Custom Authentication Provider
On this page
Overview
You can add a custom authentication provider by implementing the
com.mongodb.kafka.connect.util.custom.credentials.CustomCredentialProvider
interface. You must place your custom class JAR file in the lib
folder
in your Kafka Connect deployment.
Set following authentication properties to configure the authentication provider:
mongo.custom.auth.mechanism.enable
: set totrue
mongo.custom.auth.mechanism.providerClass
: set to the qualified class name of the implementation class(Optional)
mongodbaws.auth.mechanism.roleArn
: set to an Amazon Resource Name (ARN)
AWS IAM Authentication Example
This example provides a custom authentication provider that supports AWS IAM. The following code shows the custom authentication provider JAR file:
package com.mongodb; import java.util.Map; import java.util.function.Supplier; import com.mongodb.kafka.connect.util.custom.credentials.CustomCredentialProvider; import com.amazonaws.auth.AWSCredentialsProvider; import com.amazonaws.auth.DefaultAWSCredentialsProviderChain; import com.amazonaws.services.securitytoken.AWSSecurityTokenService; import com.amazonaws.services.securitytoken.AWSSecurityTokenServiceAsyncClientBuilder; import com.amazonaws.services.securitytoken.model.AssumeRoleRequest; import com.amazonaws.services.securitytoken.model.AssumeRoleResult; import com.amazonaws.services.securitytoken.model.Credentials; import com.amazonaws.util.StringUtils; public class SampleAssumeRoleCredential implements CustomCredentialProvider { public SampleAssumeRoleCredential() {} public MongoCredential getCustomCredential(Map<?, ?> map) { AWSCredentialsProvider provider = new DefaultAWSCredentialsProviderChain(); Supplier<AwsCredential> awsFreshCredentialSupplier = () -> { AWSSecurityTokenService stsClient = AWSSecurityTokenServiceAsyncClientBuilder.standard() .withCredentials(provider) .withRegion("us-east-1") .build(); AssumeRoleRequest assumeRoleRequest = new AssumeRoleRequest().withDurationSeconds(3600) .withRoleArn((String)map.get("mongodbaws.auth.mechanism.roleArn")) .withRoleSessionName("Test_Session"); AssumeRoleResult assumeRoleResult = stsClient.assumeRole(assumeRoleRequest); Credentials creds = assumeRoleResult.getCredentials(); // Add your code to fetch new credentials return new AwsCredential(creds.getAccessKeyId(), creds.getSecretAccessKey(), creds.getSessionToken()); }; return MongoCredential.createAwsCredential(null, null) .withMechanismProperty(MongoCredential.AWS_CREDENTIAL_PROVIDER_KEY, awsFreshCredentialSupplier); } // Validates presence of an ARN public void validate(Map<?, ?> map) { String roleArn = (String) map.get("mongodbaws.auth.mechanism.roleArn"); if (StringUtils.isNullOrEmpty(roleArn)) { throw new RuntimeException("Invalid value set for customProperty"); } } // Initializes the custom provider public void init(Map<?, ?> map) { } }
Compile the JAR file and place it in the lib
folder in your
deployment.
Note
To view an example of a pom.xml
file that can build the complete JAR containing
the implementation class, see the Kafka Connector GitHub repository
README file.
Next, configure your source or sink connector to include the custom authentication method.
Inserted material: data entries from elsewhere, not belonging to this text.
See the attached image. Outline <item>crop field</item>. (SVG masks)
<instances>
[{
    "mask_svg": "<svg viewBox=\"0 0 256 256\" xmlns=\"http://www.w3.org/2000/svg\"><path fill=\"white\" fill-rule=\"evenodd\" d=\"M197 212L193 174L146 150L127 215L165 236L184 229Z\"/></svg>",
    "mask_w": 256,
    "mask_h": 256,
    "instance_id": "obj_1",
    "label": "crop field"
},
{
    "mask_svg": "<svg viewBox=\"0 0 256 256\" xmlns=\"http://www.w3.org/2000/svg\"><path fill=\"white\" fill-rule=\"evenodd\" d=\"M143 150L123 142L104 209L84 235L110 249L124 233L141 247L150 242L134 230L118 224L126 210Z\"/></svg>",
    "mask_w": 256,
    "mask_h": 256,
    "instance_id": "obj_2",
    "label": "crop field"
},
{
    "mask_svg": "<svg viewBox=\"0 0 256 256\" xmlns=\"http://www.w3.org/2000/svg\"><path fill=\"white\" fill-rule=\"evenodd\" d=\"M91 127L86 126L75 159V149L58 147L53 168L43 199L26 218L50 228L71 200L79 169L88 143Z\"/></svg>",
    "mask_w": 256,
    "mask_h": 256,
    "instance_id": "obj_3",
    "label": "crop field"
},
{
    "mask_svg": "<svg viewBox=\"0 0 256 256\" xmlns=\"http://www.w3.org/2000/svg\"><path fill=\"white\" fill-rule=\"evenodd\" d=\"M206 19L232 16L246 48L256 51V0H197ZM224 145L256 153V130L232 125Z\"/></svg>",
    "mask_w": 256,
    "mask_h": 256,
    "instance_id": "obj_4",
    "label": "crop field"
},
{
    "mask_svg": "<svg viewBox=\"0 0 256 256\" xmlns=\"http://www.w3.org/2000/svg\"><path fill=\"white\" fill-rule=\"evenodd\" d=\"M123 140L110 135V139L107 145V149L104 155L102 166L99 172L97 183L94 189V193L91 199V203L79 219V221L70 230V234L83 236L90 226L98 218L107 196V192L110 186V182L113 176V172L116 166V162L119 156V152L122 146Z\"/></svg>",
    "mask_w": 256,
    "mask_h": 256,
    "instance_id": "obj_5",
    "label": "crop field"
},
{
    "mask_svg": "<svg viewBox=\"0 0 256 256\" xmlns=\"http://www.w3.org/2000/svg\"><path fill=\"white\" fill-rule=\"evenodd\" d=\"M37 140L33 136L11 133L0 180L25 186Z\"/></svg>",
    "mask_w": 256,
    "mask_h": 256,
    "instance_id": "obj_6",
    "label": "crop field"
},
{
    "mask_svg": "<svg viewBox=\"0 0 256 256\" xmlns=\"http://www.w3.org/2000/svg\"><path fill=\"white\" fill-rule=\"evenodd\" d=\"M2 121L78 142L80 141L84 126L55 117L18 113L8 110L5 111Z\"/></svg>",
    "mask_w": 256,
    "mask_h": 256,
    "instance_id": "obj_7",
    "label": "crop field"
The following configuration properties define a sink connector that connects the Kafka Connector to MongoDB Atlas by using AWS IAM authentication:
{ "name": "mongo-tutorial-sink", "config": { "connector.class": "com.mongodb.kafka.connect.MongoSinkConnector", "topics": "<topic>", "connection.uri": "<connection string>?authSource=%24external&authMechanism=MONGODB-AWS&retryWrites=true&w=majority", "key.converter": "org.apache.kafka.connect.storage.StringConverter", "value.converter": "org.apache.kafka.connect.json.JsonConverter", "value.converter.schemas.enable": false, "database": "<db>", "collection": "<collection>", "mongo.custom.auth.mechanism.enable": "true", "mongo.custom.auth.mechanism.providerClass": "com.mongodb.SampleAssumeRoleCredential", "mongodbaws.auth.mechanism.roleArn": "<AWS IAM ARN>" } }
In this example, the roleArn
value is the IAM Role of the user group that has
access to MongoDB Atlas. In the AWS IAM console, the IAM account that is
running Kafka Connect has AssumeRole
permissions to the Atlas User Group.